Poverty in this Country is, to me, unacceptable. We MUST find a way to improve the lives of the poor.

Healthcare in this Country is broken (for many many reasons) and something needs to be done to improve the health of the poor (and the middle class) - and not put them in danger of bankruptcy if a member of the family becomes seriously ill.

I wish I could tell you I know HOW to do this. I don't.

I also believe in many of the philosophies of Ayn Rand, so I'm concerned about any policy that provides uniform support based on some level of poverty.

Perhaps a program that requires some type of work together with a program offering services, to those who meet some type of standards, at a discount. There should also be some structure that would encourage them to improve their situation through incentivization.

Education should also be an important part of any such program.

Healthcare is a much more difficult nut to crack.

Now that I've said all that, I would caution you in using averages in your calculations. I doubt the poor are spending as much on housing, entertainment, or charitable contributions (as well as some of the other cited items) as the averages would indicate. A more relevant number would be the median (which would still only identify what they might aspire to), but I don't know if that's available.
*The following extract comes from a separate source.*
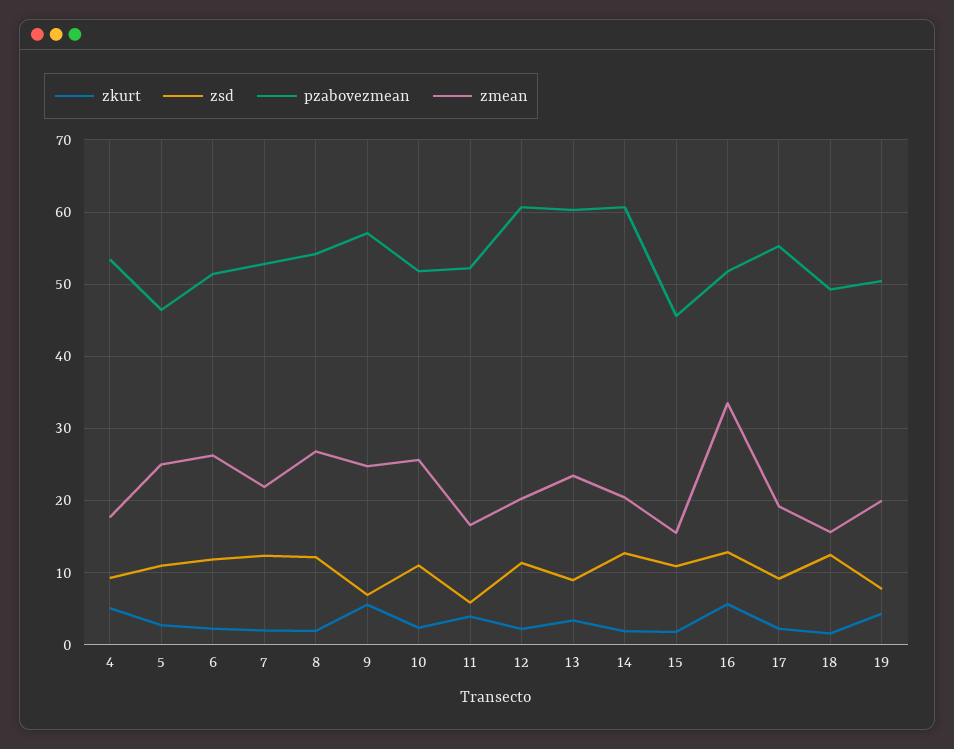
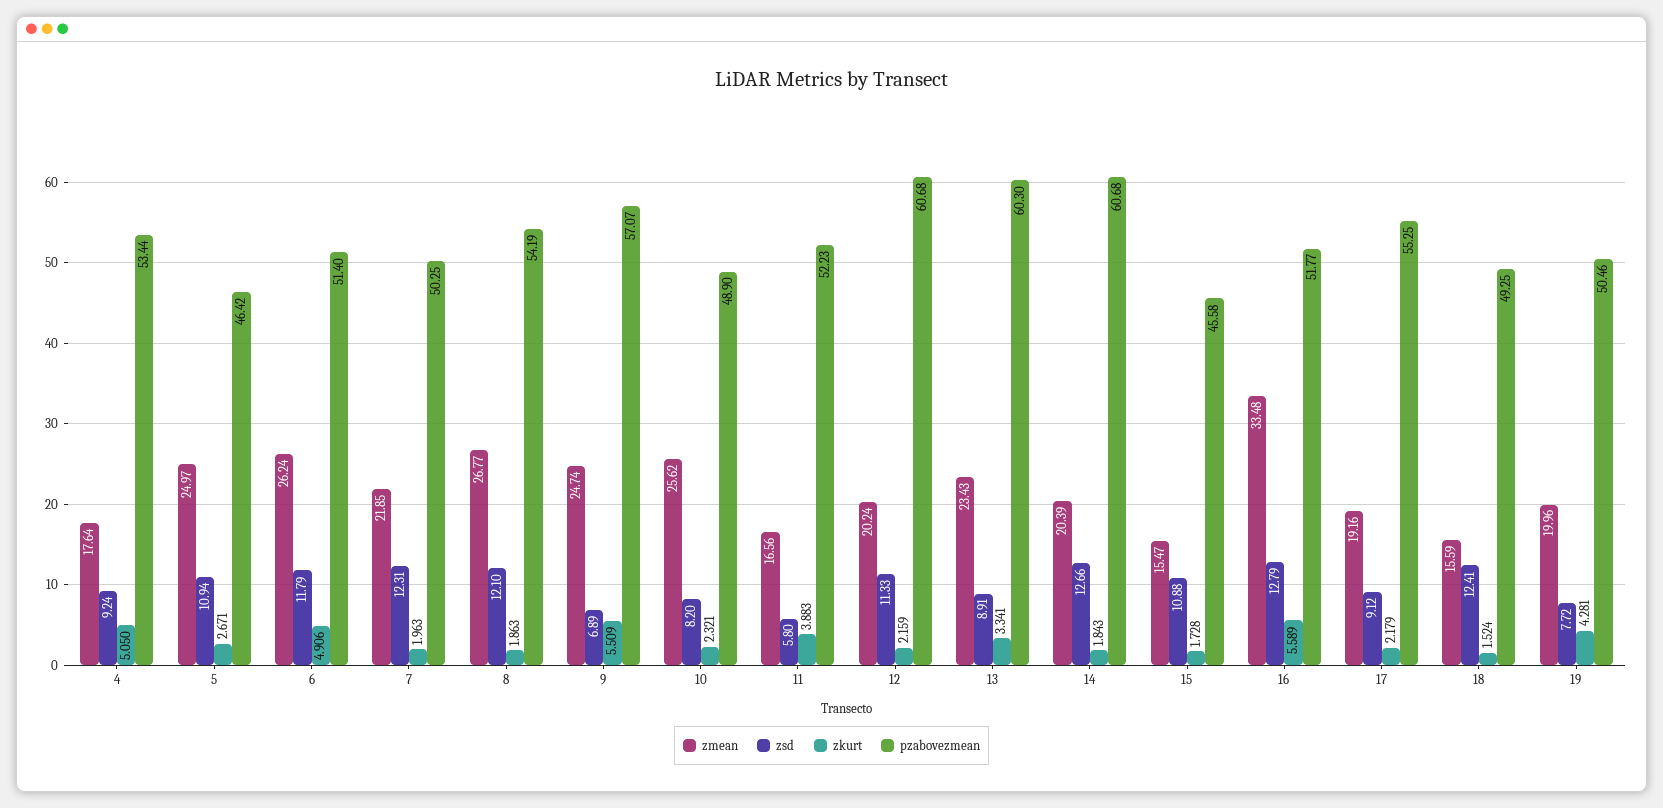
zkurt, 6: 2 -> 4.906
pzabovezmean, 7: 53 -> 50.25
zsd, 10: 11 -> 8.2
pzabovezmean, 10: 52 -> 48.9

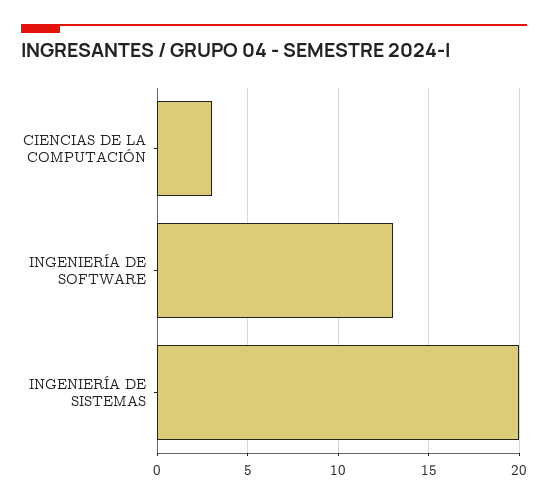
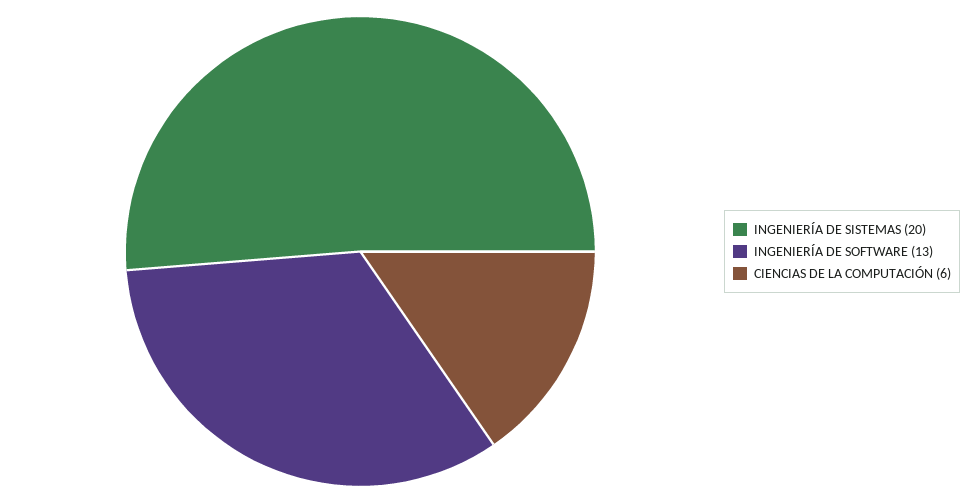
CIENCIAS DE LA COMPUTACIÓN: 3 -> 6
Capitalism is, in my opinion, the best approach to economic policy. We need to make it more compassionate to those who fall on hard times.

Palermo's Blog said...

Larry - I think for the first time I have nothing to disagree with you about:-) Perhaps I will look further into the issues of poverty when time permits and we can expand on your views and our feelings.

Anonymous said...

I have no difficulty in going along with the notion that capitalism is good but I would ask specifically what is meant by that: no govt controls or regulations? money going to corporations and to farmers and not to the ordinary guy? tax protocls? Please tell me more specifically what you mean by capitalism. China is now capitalist--and communists run it; Many nations in Europe have social programs via govt but are capaitalist. Tell me, please.

Palermo's Blog said...

I am referring to capitalism as a free market mechanism with profit motive as opposed to a planned economy. That does not rule out social programs or income tax structures meant to expand a sector of the economy that would benefit all of society but not offer current profit motive incentives large enough to entice private sector participants. In short, I do not believe that a market economy must be all or nothing. We could debate each particular use of "public" funds, and would likely find agreement on many of them.